The skin privilege is what keeps sweetness and her family members from identifying with the lighter skinned people than the darker people. This privilege is not likely to be enjoyed by Luna Ann as she was darker than the rest of the family and the society. The skin darkness is likely to attract indignities such as being elbowed or spit on, restricted to use department stores’ restrooms and trying on hats. Moreover, being black causes one to be restricted to drinking on the water fountain for colored people only. They would probably be charged more for a paper bag in a grocery store which costs nothing for a white person.

By accepting the injustice perpetrated through racism, ‘sweetness’ is on the wrong. Any injustice in the society should not be condoned but people should try to change it. Thus, sweetness deserves to be blamed for accepting and not attempting to change the vice in the society. When Lula Ann grows into a beautiful adult she utilizes her skin color “to her advantage in beautiful white clothes” (Morrison, 2015) to advance her success in her career. Sweetness never expected the world to change and make it possible for blacks to be “all over TV, in fashion magazines, commercials, even starring in movies” (Morrison, 2015). Despite having some regrets she does not own up and states that “I know I did the best for her under the circumstances” (Morrison, 2015).
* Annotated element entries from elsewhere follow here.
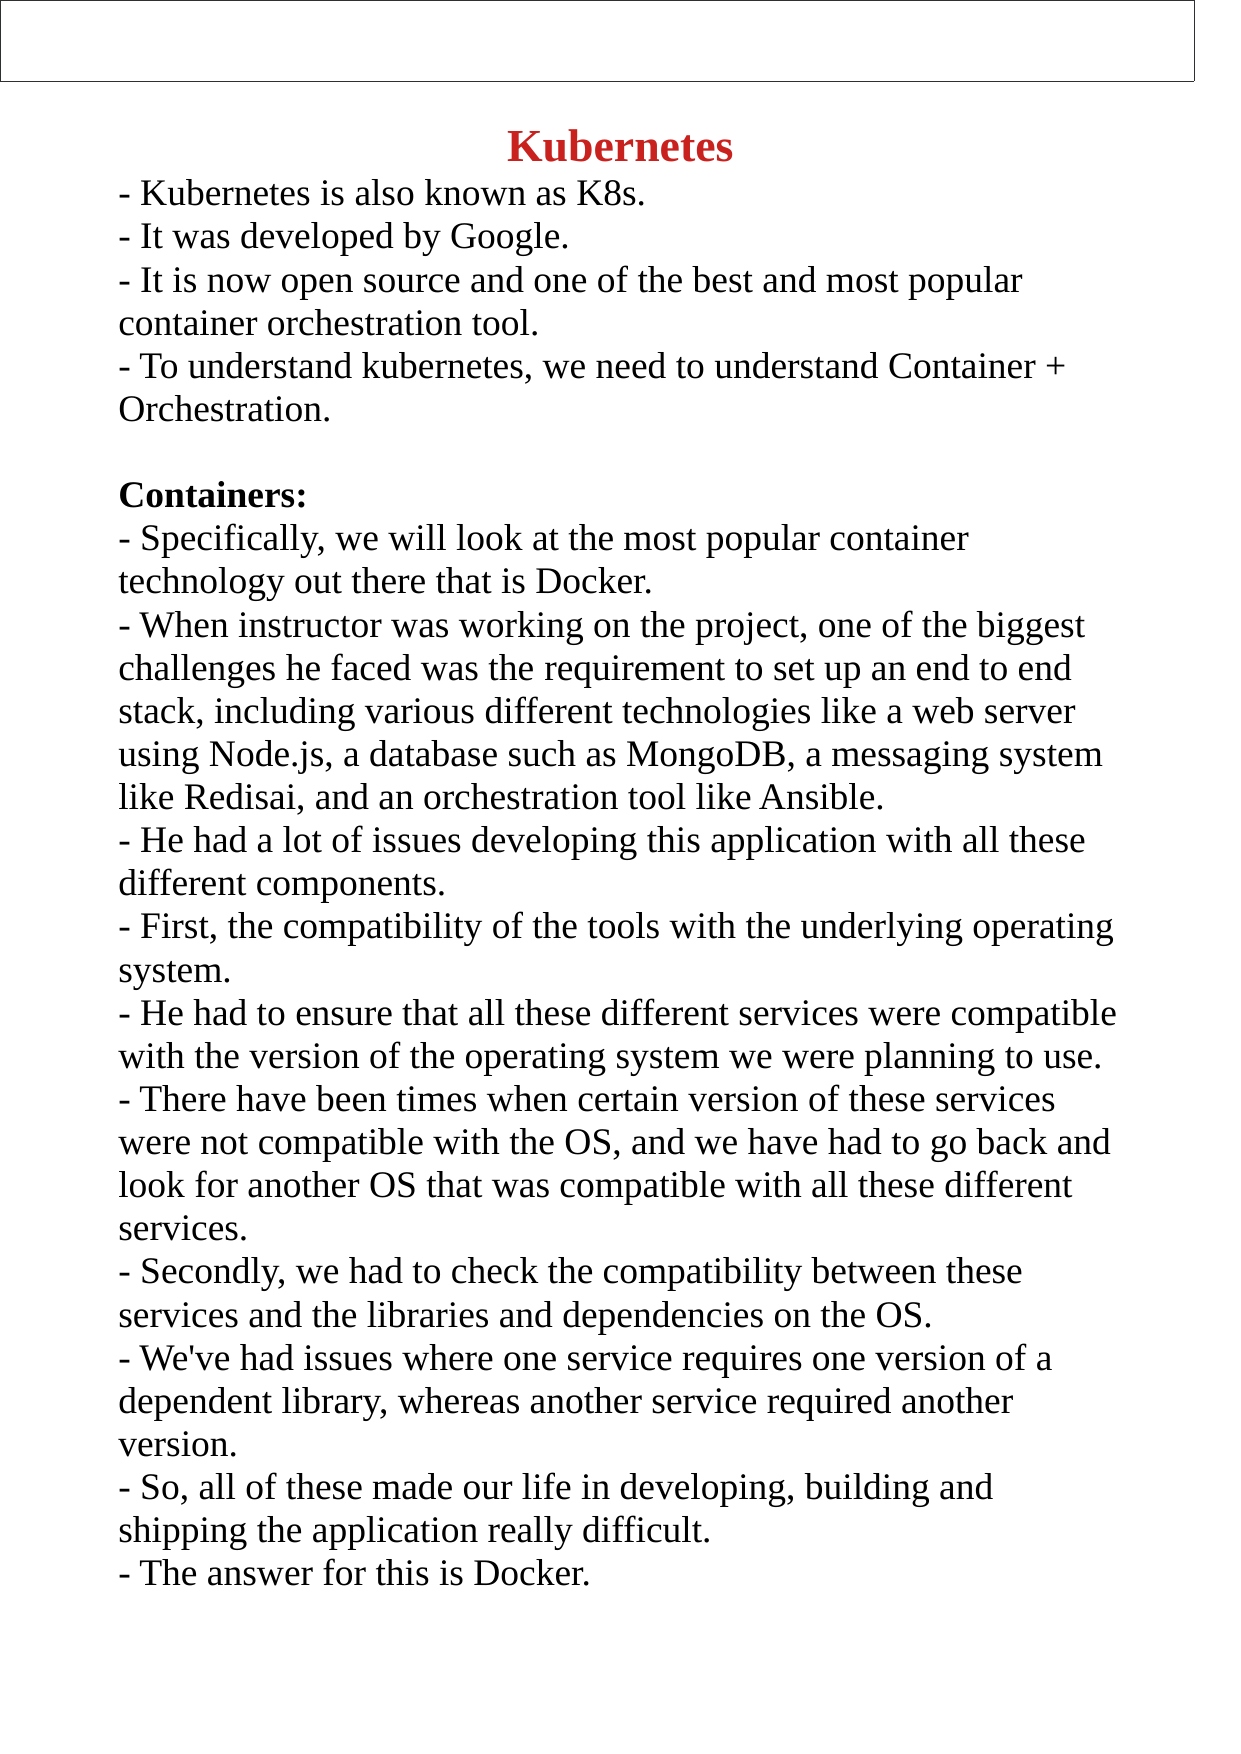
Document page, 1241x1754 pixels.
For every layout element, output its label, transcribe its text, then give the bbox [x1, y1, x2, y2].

text - First, the compatibility of the tools with the underlying operating system. [118, 904, 1122, 990]
text - So, all of these made our life in developing, building and shipping the application really difficult. [118, 1464, 1122, 1551]
text - He had a lot of issues developing this application with all these different components. [118, 818, 1122, 904]
text - Secondly, we had to check the compatibility between these services and the libraries and dependencies on the OS. [118, 1249, 1122, 1335]
text - When instructor was working on the project, one of the biggest challenges he faced was the requirement to set up an end to end stack, including various different technologies like a web server using Node.js, a database such as MongoDB, a messaging system like Redisai, and an orchestration tool like Ansible. [118, 602, 1122, 818]
text Kubernetes [118, 118, 1122, 171]
text - It was developed by Google. [118, 214, 1122, 257]
text - Specifically, we will look at the most popular container technology out there that is Docker. [118, 516, 1122, 602]
text - Kubernetes is also known as K8s. [118, 171, 1122, 214]
text - To understand kubernetes, we need to understand Container + Orchestration. [118, 343, 1122, 429]
text - He had to ensure that all these different services were compatible with the version of the operating system we were planning to use. - There have been times when certain version of these services were not compatible with the OS, and we have had to go back and look for another OS that was compatible with all these different services. [118, 990, 1122, 1249]
text Containers: [118, 473, 1122, 516]
text - It is now open source and one of the best and most popular container orchestration tool. [118, 257, 1122, 343]
text - We've had issues where one service requires one version of a dependent library, whereas another service required another version. [118, 1335, 1122, 1464]
text - The answer for this is Docker. [118, 1551, 1122, 1594]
Therefore, Morrison wanted to highlight the underlying racial tension which is still prevalent in today’s society. He talks about racism in regards to the skin color of the people. He presents the darker skin in association with evil and bad things while the lighter skin is associated with privileges in the society. For instance, he portrays Lula the child with darker skin than both her parents as the reason behind the destruction of her parents’ marriage. Moreover, the lighter skin gives privileges to some members of the society while the darker skin attracts indignities. Therefore, sweetness and her family prefer association with the lighter skin than with the darker skin. However, injustice in the society should not be accepted but dealt with immediately through changing it.


Morrison, T. (2015, February 9). Sweetness. Retrieved from The New Yorker.